■ ASSIGNMENT: Word for word, set down every line of the entries below from the line with "Image 1: EM" to the line with "Image 2: The", including both, and no other line.

Collected data:

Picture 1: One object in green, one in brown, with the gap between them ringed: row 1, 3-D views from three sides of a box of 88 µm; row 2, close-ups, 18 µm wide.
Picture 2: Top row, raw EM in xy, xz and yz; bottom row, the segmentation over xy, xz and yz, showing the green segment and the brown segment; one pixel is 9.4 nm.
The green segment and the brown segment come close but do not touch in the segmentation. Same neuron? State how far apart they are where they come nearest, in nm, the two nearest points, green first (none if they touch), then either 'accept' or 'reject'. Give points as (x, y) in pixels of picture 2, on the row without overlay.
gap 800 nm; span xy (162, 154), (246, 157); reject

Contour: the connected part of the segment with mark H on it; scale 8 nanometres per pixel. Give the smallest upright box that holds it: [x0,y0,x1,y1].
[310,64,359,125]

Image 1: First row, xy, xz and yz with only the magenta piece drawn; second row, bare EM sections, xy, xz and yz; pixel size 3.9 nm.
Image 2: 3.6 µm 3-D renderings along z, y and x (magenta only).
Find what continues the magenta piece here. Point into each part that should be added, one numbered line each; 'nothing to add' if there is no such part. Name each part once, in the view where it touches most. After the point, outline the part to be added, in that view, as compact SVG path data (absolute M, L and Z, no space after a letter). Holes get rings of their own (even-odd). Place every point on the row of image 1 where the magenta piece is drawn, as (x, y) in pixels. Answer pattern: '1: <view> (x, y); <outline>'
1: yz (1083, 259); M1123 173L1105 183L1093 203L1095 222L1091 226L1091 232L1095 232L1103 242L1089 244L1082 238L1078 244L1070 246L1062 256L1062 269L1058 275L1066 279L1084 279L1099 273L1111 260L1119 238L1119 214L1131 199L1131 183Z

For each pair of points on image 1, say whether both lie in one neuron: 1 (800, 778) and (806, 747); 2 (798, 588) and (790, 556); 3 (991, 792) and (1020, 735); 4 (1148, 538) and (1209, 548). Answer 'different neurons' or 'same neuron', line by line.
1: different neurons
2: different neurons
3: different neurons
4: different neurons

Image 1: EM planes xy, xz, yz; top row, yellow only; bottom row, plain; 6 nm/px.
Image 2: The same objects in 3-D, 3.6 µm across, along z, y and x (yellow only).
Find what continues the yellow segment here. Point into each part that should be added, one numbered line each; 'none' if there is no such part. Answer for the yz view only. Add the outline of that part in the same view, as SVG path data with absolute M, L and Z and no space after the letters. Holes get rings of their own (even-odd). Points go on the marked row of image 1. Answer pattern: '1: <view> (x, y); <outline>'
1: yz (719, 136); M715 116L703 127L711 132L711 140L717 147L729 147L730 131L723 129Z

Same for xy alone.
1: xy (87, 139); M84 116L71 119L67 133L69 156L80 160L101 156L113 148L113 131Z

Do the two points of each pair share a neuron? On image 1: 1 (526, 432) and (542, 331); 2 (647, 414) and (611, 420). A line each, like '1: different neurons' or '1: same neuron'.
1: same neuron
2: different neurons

■ TASK SOLUTION:
Image 1: EM planes xy, xz, yz; top row, yellow only; bottom row, plain; 6 nm/px.
Image 2: The same objects in 3-D, 3.6 µm across, along z, y and x (yellow only).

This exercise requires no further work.